No, I am not telling anybody to do anything. I am pointing to the existing
legal possibilities because Zurich's landlords are arrogant and sometimes
write clauses in their rent-contracts that "break" Swiss law ("only 1 person
can live here"). I am trying to highlight that Zurich's jurisdiction is
renter-friendly and laws are applied rigorously.

You can calmly rent-sign a contract with weird clauses, because they are
invalid, so you can break them and the landlord can't kick you out for it.
Worst case is you get infront of the "Schlichtungsbehörde" which is a pre-step
before the court, where a volunteer-landlord, volunteer-renter-representative
and a neutral party will decide over a dispute quickly (and cheaply). So
please make sure you are member of mieterverband.ch, if you live in Zurich.

------
bradleyjg
For my follow Americans thinking about commenting on this, keep in mind that
mortgages vary quite a lot from country to country.

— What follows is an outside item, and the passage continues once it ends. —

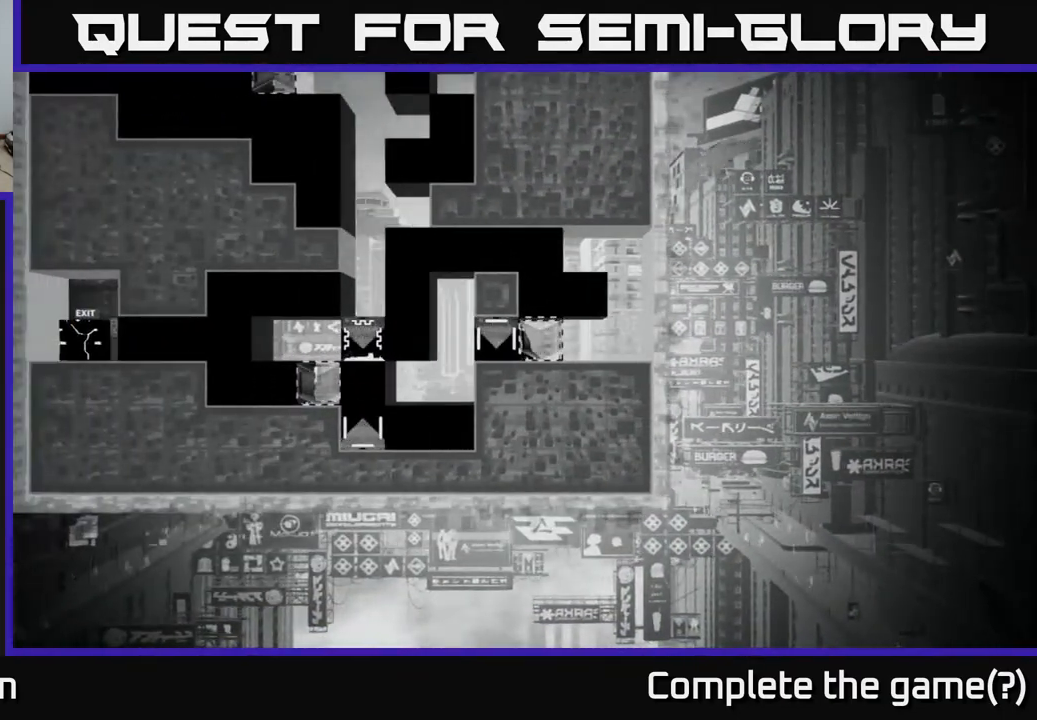
{"buttons": ["X"], "left_stick": "left", "right_stick": "center", "events": [[17, "X", "down"], [333, "left_stick", "left"]]}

The mortgage system we have in the United States--characterized by: domination
by the government (in the form of GSEs), long (30 year) fixed rate mortgages
with no prepayment penalties, high leverage ratios (up to 19:1 or higher), and
low spreads--is not the system used elsewhere. Other countries also tax
mortgages and homes differently, and may have far more widespread rent
regulations in place.

Rules of thumb and folksy wisdom that was developed in the context of the US
system probably won't translate well to a very different one.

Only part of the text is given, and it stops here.